**TASK INPUT**
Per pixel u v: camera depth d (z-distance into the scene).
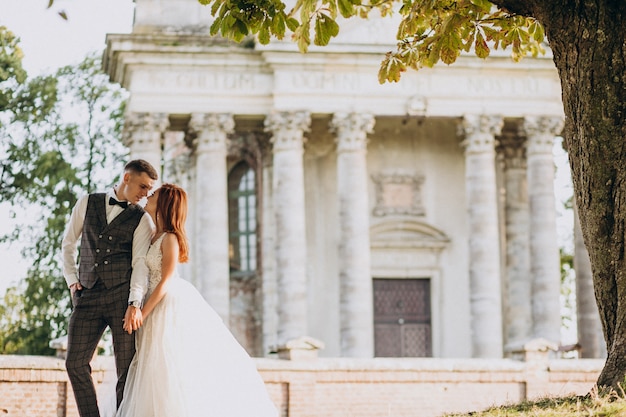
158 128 53.19
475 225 54.19
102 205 14.44
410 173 58.31
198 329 14.56
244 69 53.91
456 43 17.09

**DIRECTIONS**
From top to bottom, restate the records above exactly and omit every picture.

**SOLUTION TO THIS TASK**
Per pixel u v: camera depth d (z-distance into the scene).
158 128 53.19
475 225 54.19
102 205 14.44
410 173 58.31
198 329 14.56
244 69 53.91
456 43 17.09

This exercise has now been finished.